Ahora bien, la película es clara en su lenguaje no verbal. La cara de Javier, un actor pleno en recursos, es completamente expresiva. En casi todas las escenas, las tomas son cercanas, abundantes en detalles visuales, de modo que los rostros de todos los actores y protagonistas y sus manos te penetran, se meten contigo, te inundan. El tema de las malas comunicaciones se complementa con el de la ciudad decadente, gris, apabullante… Estos son dos protagonistas reales, a los cuales sirven los actores. Con la magia del cine vemos una Barcelona gris, atiborrada, miserable, triste. La majestuosa Sagrada Familia y el edifico de la empresa de aguas, que se destacan en el cielo de esta bella ciudad por sus colores, se ven descoloridos y feos. El humo está siempre presente, asesino, contaminante. Con frecuencia es el humo de todos los personajes fumadores, como Javier y Maricel. Echan humo haciendo el amor, comiendo, conversando, bebiendo… Un inocente niño de siete años fuma de noche hasta causar un conato de incendio. Javier fuma al llegar al cielo después de muerto al lado de su ángel fumador custodio. Aun sin estar fumando, todos echan humo. Otras bocanadas de humo salen abundantes de las cuatro gigantescas y monstruosas chimeneas de la planta térmica cercana, que aparece media docena de veces. Un humo asesino, invisible, producido por unos calentadores de gas defectuosos, envenena a los miserables inmigrantes chinos que duermen hacinados en una bodega.

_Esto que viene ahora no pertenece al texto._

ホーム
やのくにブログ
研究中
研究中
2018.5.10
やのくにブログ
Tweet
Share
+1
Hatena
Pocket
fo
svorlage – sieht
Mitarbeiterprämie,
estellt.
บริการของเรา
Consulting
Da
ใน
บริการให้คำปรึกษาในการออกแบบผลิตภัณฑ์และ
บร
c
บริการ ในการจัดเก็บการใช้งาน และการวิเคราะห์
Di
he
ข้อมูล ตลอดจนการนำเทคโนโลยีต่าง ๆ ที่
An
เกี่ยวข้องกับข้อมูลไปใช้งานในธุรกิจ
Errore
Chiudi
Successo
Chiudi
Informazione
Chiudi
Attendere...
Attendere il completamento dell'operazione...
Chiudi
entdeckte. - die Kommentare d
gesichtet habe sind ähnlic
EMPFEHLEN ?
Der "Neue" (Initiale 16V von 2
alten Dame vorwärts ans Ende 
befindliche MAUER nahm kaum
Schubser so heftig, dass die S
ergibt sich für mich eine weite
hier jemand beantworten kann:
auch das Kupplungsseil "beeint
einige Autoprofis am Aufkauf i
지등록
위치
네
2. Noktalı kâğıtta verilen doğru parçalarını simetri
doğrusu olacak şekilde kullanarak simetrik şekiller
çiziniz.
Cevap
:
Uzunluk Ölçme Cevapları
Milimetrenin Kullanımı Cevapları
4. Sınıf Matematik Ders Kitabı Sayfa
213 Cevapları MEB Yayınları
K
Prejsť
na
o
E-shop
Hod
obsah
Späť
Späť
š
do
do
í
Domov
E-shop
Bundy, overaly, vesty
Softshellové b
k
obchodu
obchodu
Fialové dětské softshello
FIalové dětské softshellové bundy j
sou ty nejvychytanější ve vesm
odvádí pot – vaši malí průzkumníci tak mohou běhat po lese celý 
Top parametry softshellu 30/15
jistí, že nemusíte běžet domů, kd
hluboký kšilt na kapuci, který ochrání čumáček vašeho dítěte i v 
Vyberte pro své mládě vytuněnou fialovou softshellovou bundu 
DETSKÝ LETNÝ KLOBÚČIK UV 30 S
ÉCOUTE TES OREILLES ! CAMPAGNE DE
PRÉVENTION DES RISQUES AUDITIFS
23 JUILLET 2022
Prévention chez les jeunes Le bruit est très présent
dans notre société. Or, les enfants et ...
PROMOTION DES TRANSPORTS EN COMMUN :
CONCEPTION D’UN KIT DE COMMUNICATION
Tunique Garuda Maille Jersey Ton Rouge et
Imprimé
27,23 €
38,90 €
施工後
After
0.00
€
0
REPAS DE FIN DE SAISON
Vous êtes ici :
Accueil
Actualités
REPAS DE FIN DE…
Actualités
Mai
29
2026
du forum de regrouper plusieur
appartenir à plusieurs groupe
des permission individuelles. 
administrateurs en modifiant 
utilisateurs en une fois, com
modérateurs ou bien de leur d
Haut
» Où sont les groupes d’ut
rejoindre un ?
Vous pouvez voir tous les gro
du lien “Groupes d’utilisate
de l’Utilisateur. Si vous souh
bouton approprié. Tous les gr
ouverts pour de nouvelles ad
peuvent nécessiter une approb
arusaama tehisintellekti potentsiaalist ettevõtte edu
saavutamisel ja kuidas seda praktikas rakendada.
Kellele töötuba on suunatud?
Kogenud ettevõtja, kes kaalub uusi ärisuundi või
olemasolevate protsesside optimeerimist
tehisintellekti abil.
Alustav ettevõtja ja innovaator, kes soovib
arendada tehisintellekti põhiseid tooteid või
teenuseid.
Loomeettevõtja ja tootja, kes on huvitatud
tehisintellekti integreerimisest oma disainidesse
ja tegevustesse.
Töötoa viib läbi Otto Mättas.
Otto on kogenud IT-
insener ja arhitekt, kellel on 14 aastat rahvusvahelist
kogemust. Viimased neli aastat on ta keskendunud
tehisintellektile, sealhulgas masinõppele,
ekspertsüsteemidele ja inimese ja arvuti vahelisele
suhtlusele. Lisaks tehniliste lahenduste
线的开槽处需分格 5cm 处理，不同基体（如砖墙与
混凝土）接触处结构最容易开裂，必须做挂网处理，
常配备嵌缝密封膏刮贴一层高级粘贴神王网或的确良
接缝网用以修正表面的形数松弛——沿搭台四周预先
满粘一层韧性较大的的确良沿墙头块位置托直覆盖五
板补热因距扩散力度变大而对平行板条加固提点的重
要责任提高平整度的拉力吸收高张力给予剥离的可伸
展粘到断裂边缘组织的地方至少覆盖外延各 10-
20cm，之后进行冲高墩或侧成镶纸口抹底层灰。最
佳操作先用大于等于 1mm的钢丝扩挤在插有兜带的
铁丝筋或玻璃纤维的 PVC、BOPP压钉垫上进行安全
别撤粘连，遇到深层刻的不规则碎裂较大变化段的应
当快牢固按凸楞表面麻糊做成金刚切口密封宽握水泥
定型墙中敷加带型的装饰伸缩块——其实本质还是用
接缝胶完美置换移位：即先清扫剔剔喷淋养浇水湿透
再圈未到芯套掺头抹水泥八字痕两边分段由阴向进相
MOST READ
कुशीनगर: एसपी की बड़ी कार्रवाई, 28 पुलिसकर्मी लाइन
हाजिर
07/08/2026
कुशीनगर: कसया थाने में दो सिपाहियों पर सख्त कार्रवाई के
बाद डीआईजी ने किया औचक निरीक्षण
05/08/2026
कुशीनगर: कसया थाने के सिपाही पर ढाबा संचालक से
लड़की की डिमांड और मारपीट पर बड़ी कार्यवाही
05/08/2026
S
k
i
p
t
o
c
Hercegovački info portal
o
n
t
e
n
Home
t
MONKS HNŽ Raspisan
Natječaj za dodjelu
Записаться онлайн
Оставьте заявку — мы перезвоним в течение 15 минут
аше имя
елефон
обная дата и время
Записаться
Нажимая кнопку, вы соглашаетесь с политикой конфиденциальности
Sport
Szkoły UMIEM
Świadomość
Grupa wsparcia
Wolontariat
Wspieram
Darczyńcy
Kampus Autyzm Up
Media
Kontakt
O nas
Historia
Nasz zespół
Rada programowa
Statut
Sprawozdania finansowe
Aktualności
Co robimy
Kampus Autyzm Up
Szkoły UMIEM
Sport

Es otra cara de la bella, encantadora y coqueta Barcelona. Quizás sus nuevos habitantes serán el origen de muchas otras bellezas y encantos futuros, aquellos que solo sabe crear alguien que ha sufrido, sin perder por ello la ilusión.
Buenísima la nota. La he leído con satisfacción. Así mismo la crónica de Biútiful, una película que me deslumbró, porque a pesar de la crueldad de su historia es cálidamente humana. Solo un olvido en tu crónica. Conocí la terraza de La Pedrera gracias a Michelangelo Antonioni y esa increíble película que es «El Pasajero» con Jack Nicholson y Maria Schneider. La mayor parte de la película se desarrolla en Barcelona y la Costa del Sol.
Muchas gracias por tus palabras. Tomo nota de la peli de Antonioni. Un saludo.